By Sarah Mitchell · Reviewed by Amanda Chen, Esq. · Last updated: January 2026

District of Columbia Homeschool Portfolio Requirements (2026)

District of Columbia requires an annual homeschool portfolio. Here's exactly what to include and how it gets reviewed.

Quick answer

District of Columbia homeschool families must compile an annual portfolio reviewed by state-approved evaluator (typically a certified teacher). The portfolio should include attendance, work samples in each required subject, a reading log, and any evaluations. Required ages: all compulsory-attendance ages.

What goes in a District of Columbia homeschool portfolio

How a District of Columbia portfolio review actually works

Portfolio of work samples available for OSSE review on request.

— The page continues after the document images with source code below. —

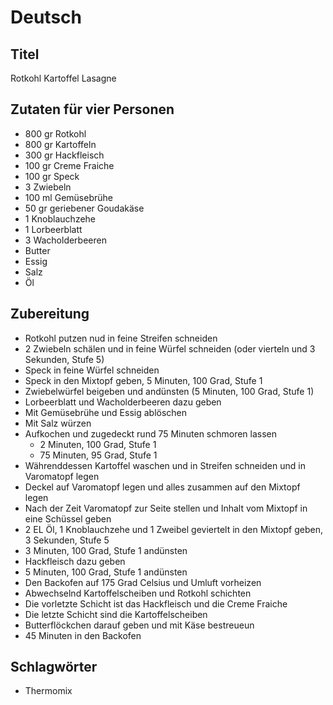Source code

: # Deutsch

## Titel

Rotkohl Kartoffel Lasagne

## Zutaten für vier Personen

* 800 gr Rotkohl
* 800 gr Kartoffeln
* 300 gr Hackfleisch
* 100 gr Creme Fraiche
* 100 gr Speck
* 3 Zwiebeln
* 100 ml Gemüsebrühe
* 50 gr geriebener Goudakäse
* 1 Knoblauchzehe
* 1 Lorbeerblatt
* 3 Wacholderbeeren
* Butter
* Essig
* Salz
* Öl

## Zubereitung

* Rotkohl putzen nud in feine Streifen schneiden
* 2 Zwiebeln schälen und in feine Würfel schneiden (oder vierteln und 3 Sekunden, Stufe 5)
* Speck in feine Würfel schneiden
* Speck in den Mixtopf geben, 5 Minuten, 100 Grad, Stufe 1
* Zwiebelwürfel beigeben und andünsten (5 Minuten, 100 Grad, Stufe 1)
* Lorbeerblatt und Wacholderbeeren dazu geben
* Mit Gemüsebrühe und Essig ablöschen
* Mit Salz würzen
* Aufkochen und zugedeckt rund 75 Minuten schmoren lassen
    * 2 Minuten, 100 Grad, Stufe 1
    * 75 Minuten, 95 Grad, Stufe 1
* Währenddessen Kartoffel waschen und in Streifen schneiden und in Varomatopf legen
* Deckel auf Varomatopf legen und alles zusammen auf den Mixtopf legen
* Nach der Zeit Varomatopf zur Seite stellen und Inhalt vom Mixtopf in eine Schüssel geben
* 2 EL Öl, 1 Knoblauchzehe und 1 Zweibel geviertelt in den Mixtopf geben, 3 Sekunden, Stufe 5
* 3 Minuten, 100 Grad, Stufe 1 andünsten
* Hackfleisch dazu geben
* 5 Minuten, 100 Grad, Stufe 1 andünsten
* Den Backofen auf 175 Grad Celsius und Umluft vorheizen
* Abwechselnd Kartoffelscheiben und Rotkohl schichten
* Die vorletzte Schicht ist das Hackfleisch und die Creme Fraiche
* Die letzte Schicht sind die Kartoffelscheiben
* Butterflöckchen darauf geben und mit Käse bestreueun
* 45 Minuten in den Backofen

## Schlagwörter

* Thermomix
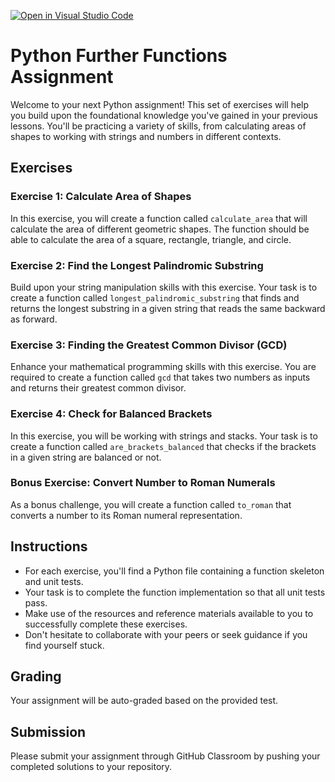 [![Open in Visual Studio Code](https://classroom.github.com/assets/open-in-vscode-718a45dd9cf7e7f842a935f5ebbe5719a5e09af4491e668f4dbf3b35d5cca122.svg)](https://classroom.github.com/online_ide?assignment_repo_id=11801237&assignment_repo_type=AssignmentRepo)
# Python Further Functions Assignment

Welcome to your next Python assignment! This set of exercises will help you build upon the foundational knowledge you've gained in your previous lessons. You'll be practicing a variety of skills, from calculating areas of shapes to working with strings and numbers in different contexts.

## Exercises

### Exercise 1: Calculate Area of Shapes
In this exercise, you will create a function called `calculate_area` that will calculate the area of different geometric shapes. The function should be able to calculate the area of a square, rectangle, triangle, and circle.

### Exercise 2: Find the Longest Palindromic Substring
Build upon your string manipulation skills with this exercise. Your task is to create a function called `longest_palindromic_substring` that finds and returns the longest substring in a given string that reads the same backward as forward.

### Exercise 3: Finding the Greatest Common Divisor (GCD)
Enhance your mathematical programming skills with this exercise. You are required to create a function called `gcd` that takes two numbers as inputs and returns their greatest common divisor.

### Exercise 4: Check for Balanced Brackets
In this exercise, you will be working with strings and stacks. Your task is to create a function called `are_brackets_balanced` that checks if the brackets in a given string are balanced or not. 

### Bonus Exercise: Convert Number to Roman Numerals
As a bonus challenge, you will create a function called `to_roman` that converts a number to its Roman numeral representation.

## Instructions
- For each exercise, you'll find a Python file containing a function skeleton and unit tests.
- Your task is to complete the function implementation so that all unit tests pass.
- Make use of the resources and reference materials available to you to successfully complete these exercises.
- Don't hesitate to collaborate with your peers or seek guidance if you find yourself stuck.

## Grading
Your assignment will be auto-graded based on the provided test.

## Submission
Please submit your assignment through GitHub Classroom by pushing your completed solutions to your repository.
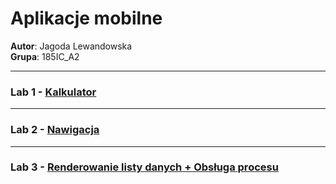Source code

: # Aplikacje mobilne

**Autor**: Jagoda Lewandowska  
**Grupa**: 185IC_A2  


---
### Lab 1 - [Kalkulator](https://github.com/jagodalewandowska/aplikacje-mobilne-lewandowska-185ic/tree/master/Lab1)  

---
### Lab 2 - [Nawigacja](https://github.com/jagodalewandowska/aplikacje-mobilne-lewandowska-185ic/tree/master/Lab2)  

---
### Lab 3 - [Renderowanie listy danych + Obsługa procesu](https://github.com/jagodalewandowska/aplikacje-mobilne-lewandowska-185ic/tree/master/Lab3)  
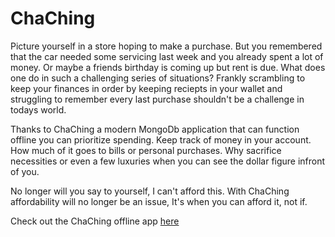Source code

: # ChaChing 

Picture yourself in a store hoping to make a purchase. But you remembered that the car needed some servicing last week and you already spent a lot of money. Or maybe a friends birthday is coming up but rent is due. What does one do in such a challenging series of situations? Frankly scrambling to keep your finances in order by keeping reciepts in your wallet and struggling to remember every last purchase shouldn't be a challenge in todays world. 

Thanks to ChaChing a modern MongoDb application that can function offline you can prioritize spending. Keep track of money in your account. How much of it goes to bills or personal purchases. Why sacrifice necessities or even a few luxuries when you can see the dollar figure infront of you. 

No longer will you say to yourself, I can't afford this. With ChaChing affordability will no longer be an issue, It's when you can afford it, not if. 

Check out the ChaChing offline app [here](https://polar-brushlands-81461.herokuapp.com/)
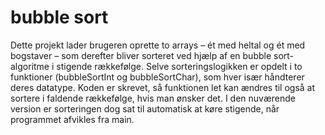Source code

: # bubble sort
Dette projekt lader brugeren oprette to arrays – ét med heltal og ét med bogstaver – som derefter bliver sorteret ved hjælp af en bubble sort-algoritme i stigende rækkefølge.
Selve sorteringslogikken er opdelt i to funktioner (bubbleSortInt og bubbleSortChar), som hver især håndterer deres datatype.
Koden er skrevet, så funktionen let kan ændres til også at sortere i faldende rækkefølge, hvis man ønsker det.
I den nuværende version er sorteringen dog sat til automatisk at køre stigende, når programmet afvikles fra main.
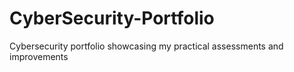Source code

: # CyberSecurity-Portfolio
Cybersecurity portfolio showcasing my practical assessments and improvements
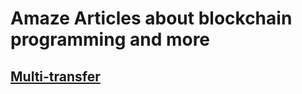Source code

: # Amaze Articles about blockchain programming and more

## [Multi-transfer](https://github.com/amaze-finance/Articles/tree/main/Multi-transfer)
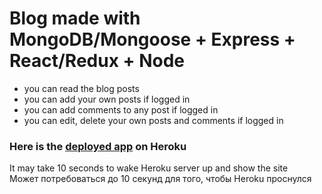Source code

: # Blog made with MongoDB/Mongoose + Express + React/Redux + Node

* you can read the blog posts
* you can add your own posts if logged in
* you can add comments to any post if logged in
* you can edit, delete your own posts and comments if logged in

### Here is the [deployed app](https://blog-mern-stack-app.herokuapp.com/) on Heroku

It may take 10 seconds to wake Heroku server up and show the site  
Может потребоваться до 10 секунд для того, чтобы Heroku проснулся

The reviewer is looking for evidence of progress, not perfection. They want to see that the child is being instructed in the required subjects and is moving forward. Curated samples that show clear improvement beat a binder stuffed with everything you printed.

Building the portfolio without losing your weekends

The painless approach is to capture as you go: snap a photo of completed work as the child finishes it, drop it into a per-month folder (digital or physical), and add a one-line caption. At year's end, you select 3–8 pieces per subject. Tools like Homeschool Moment auto-tag photos by subject so the year-end portfolio assembly takes 30 minutes instead of two weekends.

District of Columbia-specific portfolio notes

Maintain a portfolio of student work and a program outline.

Frequently asked questions

Who can serve as a District of Columbia homeschool portfolio evaluator?

state-approved evaluator (typically a certified teacher). Local homeschool support groups maintain lists of approved evaluators in most District of Columbia districts.

Can I submit a digital portfolio in District of Columbia?

Most evaluators accept a PDF portfolio, especially for review. Some prefer a physical binder for the in-person meeting. Ask your evaluator before assembling.

What if a District of Columbia evaluator finds the portfolio insufficient?

Most evaluators give parents a chance to add work and resubmit before issuing a non-approval. Keep open communication and address feedback promptly.